There are many misconceptions floating around about car insurance, some of which may affect the type of car you purchase. We clear up 10 common myths so you can make more informed decisions when it comes to your vehicle and auto insurance.
1. Red cars cost more to insure
False. While your auto insurance is based on a number of variables, the colour of your car is not one of them. Your insurer does not care if you car is red, blue or black, as this does not factor in to your premiums.
2. Two-doors are more expensive to insure than four-doors
Not always. Although two-doors are often associated with sportier vehicles and thus thought to be more expensive to insure, insurers actually look at the claims history for that specific vehicle—not the number of doors. Just like with colour, insurers take a number of factors into consideration, which could mean four-doors could cost more to insure than two-doors.
3. The cheaper the car, the cheaper the car insurance
It depends. Some of the cheaper vehicles on the market are actually more expensive to insure due to their safety ratings, higher likelihood of getting stolen, cost of repairs, how often the make is involved in collisions, and how prone it is to vandalism. Take all of these claims factors into consideration, and it can sometimes cost less to insure a luxury model.
Tickets and Collisions
4. Parking tickets will make your insurance go up
False. However, while parking tickets themselves will not impact your insurance rates, unpaid tickets could affect your ability to renew your driver's licence, which could result in an administrative licence suspension, which could indeed affect your insurance rate.
5. Speeding tickets will make your insurance go up
Likely, but it's not always the case. Depending on your insurer, your first minor speeding ticket (typically considered being less than 50 km/h over the speed limit) may not affect your insurance rate. But if you get two or three of them, you can count on higher rates. Get any ticket for going 50 km/h or more over the speed limit, including your first one, and your rates will most certainly go up.
6. If someone else gets in an accident while driving your car, their insurance will pay for it
Nope. As the saying goes, "Lend your car, lend your insurance." When you let someone borrow your vehicle, they're borrowing your good driving record as well. If they crash your car, it's your rates that will be affected not theirs.
Where You Live
7. Your rates will match your neighbour's
False. While where you live is one variable that gets taken into consideration when determining your auto insurance rate, it's not the only one. Insurers also look at your driving experience, insurance history, how many drivers are in your home, as well as the amount and type of vehicles you drive.

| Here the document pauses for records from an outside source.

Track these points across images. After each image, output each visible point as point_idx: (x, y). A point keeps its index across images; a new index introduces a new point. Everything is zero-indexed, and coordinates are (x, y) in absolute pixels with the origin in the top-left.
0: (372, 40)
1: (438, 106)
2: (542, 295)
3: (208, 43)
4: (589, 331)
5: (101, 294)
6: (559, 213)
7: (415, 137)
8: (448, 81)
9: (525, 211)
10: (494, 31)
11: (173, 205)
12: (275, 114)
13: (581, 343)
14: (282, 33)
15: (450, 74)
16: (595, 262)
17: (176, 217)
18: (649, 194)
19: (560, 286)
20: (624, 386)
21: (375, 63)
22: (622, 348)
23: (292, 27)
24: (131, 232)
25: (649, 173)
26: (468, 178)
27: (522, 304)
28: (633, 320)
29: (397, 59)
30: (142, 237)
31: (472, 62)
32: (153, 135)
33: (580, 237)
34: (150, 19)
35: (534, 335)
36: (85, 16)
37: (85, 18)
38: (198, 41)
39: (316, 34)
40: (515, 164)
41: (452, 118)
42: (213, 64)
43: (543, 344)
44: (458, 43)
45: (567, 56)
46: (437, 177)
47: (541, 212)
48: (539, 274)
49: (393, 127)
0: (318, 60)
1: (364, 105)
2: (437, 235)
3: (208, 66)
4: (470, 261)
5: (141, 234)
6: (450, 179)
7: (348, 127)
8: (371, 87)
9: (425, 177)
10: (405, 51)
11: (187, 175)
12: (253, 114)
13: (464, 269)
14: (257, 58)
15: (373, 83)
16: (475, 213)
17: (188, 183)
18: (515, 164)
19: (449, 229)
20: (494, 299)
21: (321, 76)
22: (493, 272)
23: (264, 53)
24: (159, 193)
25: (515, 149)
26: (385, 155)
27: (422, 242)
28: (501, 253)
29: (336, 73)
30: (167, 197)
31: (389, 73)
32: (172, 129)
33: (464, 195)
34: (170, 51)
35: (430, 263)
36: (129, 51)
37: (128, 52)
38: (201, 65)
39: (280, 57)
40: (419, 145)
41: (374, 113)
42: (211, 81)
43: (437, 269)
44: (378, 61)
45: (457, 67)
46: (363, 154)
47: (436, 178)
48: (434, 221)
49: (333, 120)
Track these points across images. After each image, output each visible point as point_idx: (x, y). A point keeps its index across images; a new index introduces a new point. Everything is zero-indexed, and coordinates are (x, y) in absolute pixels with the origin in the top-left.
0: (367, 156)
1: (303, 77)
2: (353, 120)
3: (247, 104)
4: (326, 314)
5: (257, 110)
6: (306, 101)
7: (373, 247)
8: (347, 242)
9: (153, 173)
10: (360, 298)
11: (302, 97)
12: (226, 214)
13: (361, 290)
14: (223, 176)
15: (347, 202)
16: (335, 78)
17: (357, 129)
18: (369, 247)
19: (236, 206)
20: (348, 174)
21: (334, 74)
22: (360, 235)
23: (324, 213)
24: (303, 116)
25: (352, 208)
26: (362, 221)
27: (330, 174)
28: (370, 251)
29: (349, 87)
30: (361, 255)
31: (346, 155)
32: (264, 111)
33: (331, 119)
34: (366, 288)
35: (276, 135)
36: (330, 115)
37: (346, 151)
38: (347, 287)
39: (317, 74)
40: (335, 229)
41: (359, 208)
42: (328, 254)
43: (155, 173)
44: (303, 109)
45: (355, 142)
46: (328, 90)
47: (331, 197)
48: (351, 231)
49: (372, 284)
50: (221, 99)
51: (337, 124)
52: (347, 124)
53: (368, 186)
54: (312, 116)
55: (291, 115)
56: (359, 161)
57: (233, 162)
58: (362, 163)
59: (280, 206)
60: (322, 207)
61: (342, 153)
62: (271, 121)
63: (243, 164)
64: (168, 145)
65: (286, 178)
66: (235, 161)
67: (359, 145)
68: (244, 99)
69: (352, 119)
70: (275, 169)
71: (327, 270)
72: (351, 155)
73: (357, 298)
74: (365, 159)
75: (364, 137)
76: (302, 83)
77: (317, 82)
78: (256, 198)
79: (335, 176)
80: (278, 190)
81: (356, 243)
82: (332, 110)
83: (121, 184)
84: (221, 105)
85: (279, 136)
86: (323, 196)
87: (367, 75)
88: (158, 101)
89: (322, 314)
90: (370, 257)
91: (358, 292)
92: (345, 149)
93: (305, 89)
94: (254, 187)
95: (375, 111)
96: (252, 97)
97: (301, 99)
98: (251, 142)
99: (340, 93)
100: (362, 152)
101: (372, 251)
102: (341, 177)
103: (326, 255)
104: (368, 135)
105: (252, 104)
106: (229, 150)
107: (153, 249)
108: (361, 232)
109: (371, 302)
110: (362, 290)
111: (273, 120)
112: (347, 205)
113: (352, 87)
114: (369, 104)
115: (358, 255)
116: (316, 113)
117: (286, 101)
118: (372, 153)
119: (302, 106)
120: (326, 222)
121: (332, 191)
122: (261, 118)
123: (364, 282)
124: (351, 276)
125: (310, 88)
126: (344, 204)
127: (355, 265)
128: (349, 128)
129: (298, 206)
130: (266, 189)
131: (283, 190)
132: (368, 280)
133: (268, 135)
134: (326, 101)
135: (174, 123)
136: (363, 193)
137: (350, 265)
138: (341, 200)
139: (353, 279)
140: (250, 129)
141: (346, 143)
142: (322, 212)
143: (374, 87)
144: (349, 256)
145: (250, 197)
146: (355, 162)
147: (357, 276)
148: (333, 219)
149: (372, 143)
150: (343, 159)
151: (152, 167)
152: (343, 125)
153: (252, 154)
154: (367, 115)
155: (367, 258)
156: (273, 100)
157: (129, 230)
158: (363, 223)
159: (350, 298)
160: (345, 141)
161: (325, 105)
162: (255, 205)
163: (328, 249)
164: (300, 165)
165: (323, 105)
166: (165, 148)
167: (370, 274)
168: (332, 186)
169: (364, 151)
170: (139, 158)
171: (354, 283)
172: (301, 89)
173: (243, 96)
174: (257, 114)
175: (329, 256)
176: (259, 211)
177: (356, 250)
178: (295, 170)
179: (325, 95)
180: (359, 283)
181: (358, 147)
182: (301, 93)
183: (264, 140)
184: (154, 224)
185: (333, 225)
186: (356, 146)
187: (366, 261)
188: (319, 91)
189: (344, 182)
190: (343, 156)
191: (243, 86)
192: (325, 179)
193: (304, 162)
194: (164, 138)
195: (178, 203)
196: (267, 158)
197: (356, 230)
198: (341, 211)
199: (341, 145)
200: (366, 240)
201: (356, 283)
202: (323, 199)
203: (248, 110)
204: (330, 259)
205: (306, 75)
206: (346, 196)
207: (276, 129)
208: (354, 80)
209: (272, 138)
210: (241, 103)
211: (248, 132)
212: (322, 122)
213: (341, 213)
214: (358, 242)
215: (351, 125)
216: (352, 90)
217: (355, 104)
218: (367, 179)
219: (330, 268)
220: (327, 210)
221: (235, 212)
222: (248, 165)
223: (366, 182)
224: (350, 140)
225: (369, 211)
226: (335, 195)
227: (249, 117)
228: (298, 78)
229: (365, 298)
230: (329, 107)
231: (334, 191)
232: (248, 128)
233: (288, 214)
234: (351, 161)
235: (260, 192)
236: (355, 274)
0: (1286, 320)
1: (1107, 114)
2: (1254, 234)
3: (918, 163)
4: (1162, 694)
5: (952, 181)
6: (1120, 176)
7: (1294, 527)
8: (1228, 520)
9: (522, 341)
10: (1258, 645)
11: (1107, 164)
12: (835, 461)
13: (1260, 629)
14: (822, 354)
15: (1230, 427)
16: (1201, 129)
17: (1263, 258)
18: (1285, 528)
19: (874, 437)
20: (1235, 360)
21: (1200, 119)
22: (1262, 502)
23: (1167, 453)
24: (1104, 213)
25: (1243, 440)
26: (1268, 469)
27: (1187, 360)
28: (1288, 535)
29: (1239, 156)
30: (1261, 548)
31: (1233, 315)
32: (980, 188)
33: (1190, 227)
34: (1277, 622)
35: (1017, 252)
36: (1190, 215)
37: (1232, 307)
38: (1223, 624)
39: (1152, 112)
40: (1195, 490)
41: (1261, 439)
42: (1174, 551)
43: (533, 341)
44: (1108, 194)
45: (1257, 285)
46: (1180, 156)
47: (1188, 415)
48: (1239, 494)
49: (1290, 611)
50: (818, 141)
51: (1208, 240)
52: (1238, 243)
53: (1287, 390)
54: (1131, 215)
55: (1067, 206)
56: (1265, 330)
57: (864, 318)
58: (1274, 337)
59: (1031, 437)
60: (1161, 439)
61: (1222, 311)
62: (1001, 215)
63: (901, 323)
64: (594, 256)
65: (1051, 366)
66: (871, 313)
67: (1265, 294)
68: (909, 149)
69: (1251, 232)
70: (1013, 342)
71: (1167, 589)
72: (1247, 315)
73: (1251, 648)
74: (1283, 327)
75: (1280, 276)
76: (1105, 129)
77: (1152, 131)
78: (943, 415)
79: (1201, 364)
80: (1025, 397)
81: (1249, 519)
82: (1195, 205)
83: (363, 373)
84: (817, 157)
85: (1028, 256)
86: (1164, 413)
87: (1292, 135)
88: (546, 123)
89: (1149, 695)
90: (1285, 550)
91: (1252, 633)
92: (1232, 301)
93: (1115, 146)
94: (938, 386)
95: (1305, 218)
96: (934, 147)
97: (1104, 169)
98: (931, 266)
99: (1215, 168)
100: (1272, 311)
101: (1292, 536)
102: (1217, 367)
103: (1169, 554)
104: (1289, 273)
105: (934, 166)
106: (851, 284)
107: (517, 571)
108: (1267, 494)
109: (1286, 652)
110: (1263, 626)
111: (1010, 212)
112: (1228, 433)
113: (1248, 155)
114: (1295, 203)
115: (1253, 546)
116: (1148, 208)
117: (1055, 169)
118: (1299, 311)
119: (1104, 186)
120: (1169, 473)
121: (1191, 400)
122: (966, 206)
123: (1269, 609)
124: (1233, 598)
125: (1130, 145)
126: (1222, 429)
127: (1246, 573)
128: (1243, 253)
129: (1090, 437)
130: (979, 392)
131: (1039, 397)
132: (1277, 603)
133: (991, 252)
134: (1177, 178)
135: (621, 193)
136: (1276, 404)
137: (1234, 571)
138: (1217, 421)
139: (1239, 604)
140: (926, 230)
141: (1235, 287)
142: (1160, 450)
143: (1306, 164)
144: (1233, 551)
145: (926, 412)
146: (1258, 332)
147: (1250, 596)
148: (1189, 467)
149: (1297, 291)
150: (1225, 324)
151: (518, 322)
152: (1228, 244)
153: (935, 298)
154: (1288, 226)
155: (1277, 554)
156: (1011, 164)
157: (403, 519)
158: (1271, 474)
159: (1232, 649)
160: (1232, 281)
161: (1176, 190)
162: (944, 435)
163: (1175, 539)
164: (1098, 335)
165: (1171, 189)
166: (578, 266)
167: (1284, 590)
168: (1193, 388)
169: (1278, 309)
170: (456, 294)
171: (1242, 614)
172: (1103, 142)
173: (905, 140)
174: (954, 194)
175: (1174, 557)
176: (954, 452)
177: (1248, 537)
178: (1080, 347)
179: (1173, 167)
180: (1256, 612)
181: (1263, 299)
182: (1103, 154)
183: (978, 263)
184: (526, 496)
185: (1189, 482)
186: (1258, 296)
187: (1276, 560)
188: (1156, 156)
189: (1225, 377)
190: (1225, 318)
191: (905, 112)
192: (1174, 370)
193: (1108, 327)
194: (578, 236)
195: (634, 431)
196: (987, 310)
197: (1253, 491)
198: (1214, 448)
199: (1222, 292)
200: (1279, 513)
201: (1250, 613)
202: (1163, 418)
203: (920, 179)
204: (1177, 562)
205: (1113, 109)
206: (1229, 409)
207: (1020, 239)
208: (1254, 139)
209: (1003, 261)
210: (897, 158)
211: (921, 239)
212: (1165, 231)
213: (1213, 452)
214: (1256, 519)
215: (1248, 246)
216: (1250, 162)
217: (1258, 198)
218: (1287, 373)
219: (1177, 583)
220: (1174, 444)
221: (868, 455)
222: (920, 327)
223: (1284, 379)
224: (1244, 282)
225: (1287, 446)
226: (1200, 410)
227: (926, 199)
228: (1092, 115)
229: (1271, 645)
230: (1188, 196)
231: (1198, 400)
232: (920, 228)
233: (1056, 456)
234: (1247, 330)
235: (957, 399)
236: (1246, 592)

8. Your rates will stay the same if you move
Doubtful. Although it's not the only factor, where you live does play a big role in determining your rates. If you change your address, your rates will likely change as well. The exact area where you move to will affect whether you end up paying more or less for your auto insurance.
9. Lower deductibles equal lower rates
False. The opposite is actually true: the higher your deductible, the lower your rates. Your deductible is the amount you have to pay in the event of a claim, your insurance company covers the rest. So if you're willing to pay more, your insurance company will likely meet you part way by lowering your rates overall.
10. All insurance is created equal
False. Car insurance rates vary considerably by company, especially in Ontario. This is why it's important to compare rates for auto insurance to make sure you're still getting the best deal.